:: WHAT THE TASK REQUIRES ::
The expected output is the data below, character for character, without its pictures.

:: SOURCE DATA ::
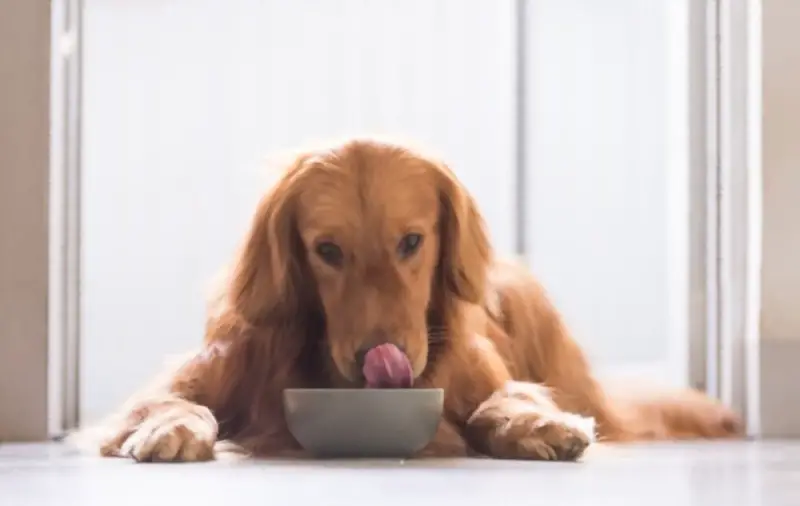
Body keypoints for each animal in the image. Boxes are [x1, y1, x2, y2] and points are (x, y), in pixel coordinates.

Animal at [78, 138, 740, 462]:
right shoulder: (204, 370)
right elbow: (168, 401)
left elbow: (503, 400)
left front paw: (535, 422)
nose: (381, 358)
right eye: (327, 250)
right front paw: (171, 426)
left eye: (412, 242)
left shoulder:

:: RESULT BELOW ::
Body keypoints for each animal in the image. Boxes are [x1, y1, x2, y2] and points are (x, y), in pixel coordinates.

Animal at [78, 138, 740, 462]:
right shoulder: (204, 370)
right elbow: (168, 401)
left elbow: (503, 400)
left front paw: (535, 422)
nose: (381, 358)
right eye: (327, 250)
right front paw: (171, 426)
left eye: (412, 242)
left shoulder:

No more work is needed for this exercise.